Half of the subjects in the present study had generalized anxiety disorder at the follow-up evaluation. The presence of dissociative disorder did not have any significant effect on generalized anxiety disorder comorbidity. In a previous study on conversion disorder conducted at index admission, the prevalence of generalized anxiety disorder was only 9.0%
(37). This discrepancy suggests that generalized anxiety disorder may be part of the natural course of conversion disorder. In contrast with findings in Western Europe
(4,
13) and North America
(11), none of our patients had substance abuse, eating disorder, somatoform pain disorder, or hypochondriasis. The prevalences of substance abuse and eating disorders are already low in the general population in Turkey compared with Western Europe and North America. The absence of somatoform pain disorder and hypochondriasis, however, may be due to the gender distribution in the study group, i.e., these disorders are known to be more common among men in Turkey.
This study has some limitations. First, it was possible to recruit only 55.9% of all consecutively admitted conversion disorder patients for the follow-up evaluation. The high comorbidity rate and related help-seeking behavior among the contacted patients make a more favorable outcome for excluded subjects probable. Second, most of the patients in the study group had pseudoseizures, and the gender distribution was overwhelmingly female.

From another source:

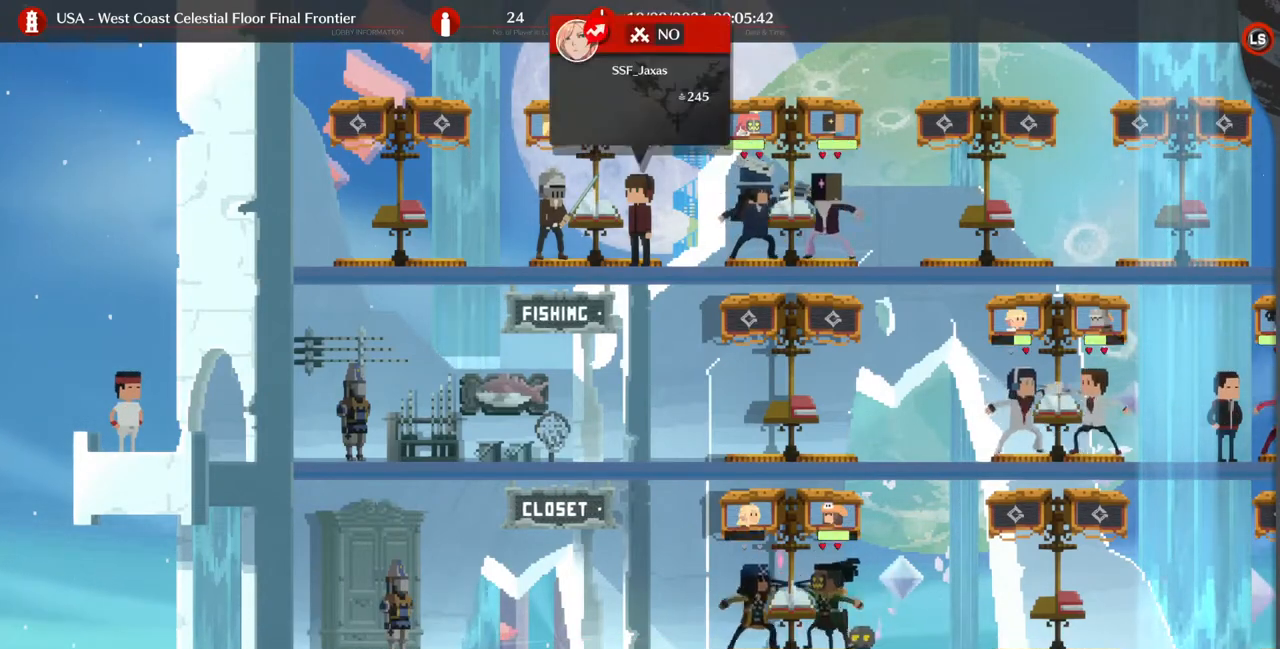
Gameplay with a controller (arcade stick); each line is a JSON object with the inputs held at the frame after it. "events" lists button and stick changes between this image and that frame as [ms after this image, input, new state], when the widget could be followed in between. Not read: L3 R3 SELECT START.
{"buttons": [], "events": [[200, "DPAD_UP", "down"], [267, "DPAD_UP", "up"]]}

Nevertheless, pseudoseizure is the most frequently seen conversion symptom in Turkey
(15,
37–39), and female patients are usually overrepresented in studies on conversion disorder from Turkey
(37–
39), Western Europe
(4,
13), and North America
(11). In an epidemiological study in Turkey
(40), although there was no difference in average dissociation score between genders, two times as many women than men were included among high scorers. Thus, the overrepresentation of female participants in our study does not seem to be a selection bias.

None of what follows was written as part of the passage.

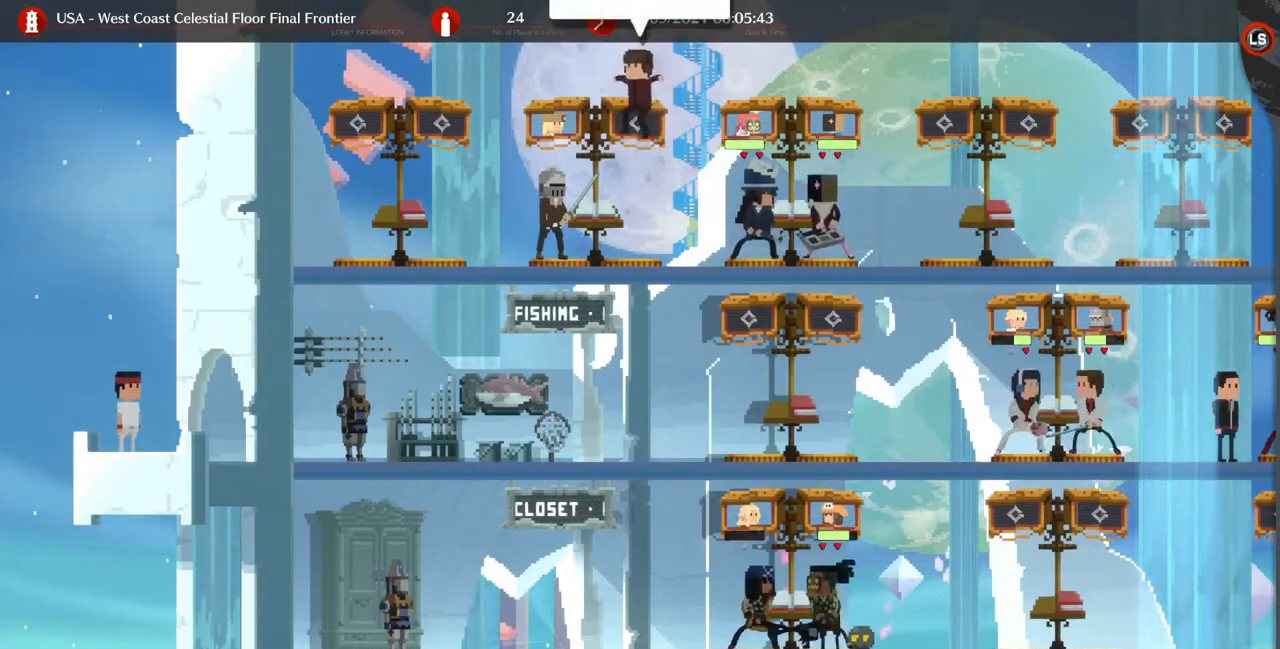
{"buttons": ["CROSS"], "events": [[467, "CROSS", "down"]]}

Third, the evaluation of the patients by using standardized measures during the index admission would make our findings more concrete. However, the differential diagnosis of a conversion disorder is usually a clinical one, and a follow-up study has the advantage of providing information about the natural course of the disorder.
We conclude that comorbid dissociative disorder among patients with conversion disorder should alert clinicians for the presence of a chronic and complex psychiatric condition. The predominance of acute conversion symptoms in admission should not lead the clinician to overlook the underlying psychopathological process among these patients.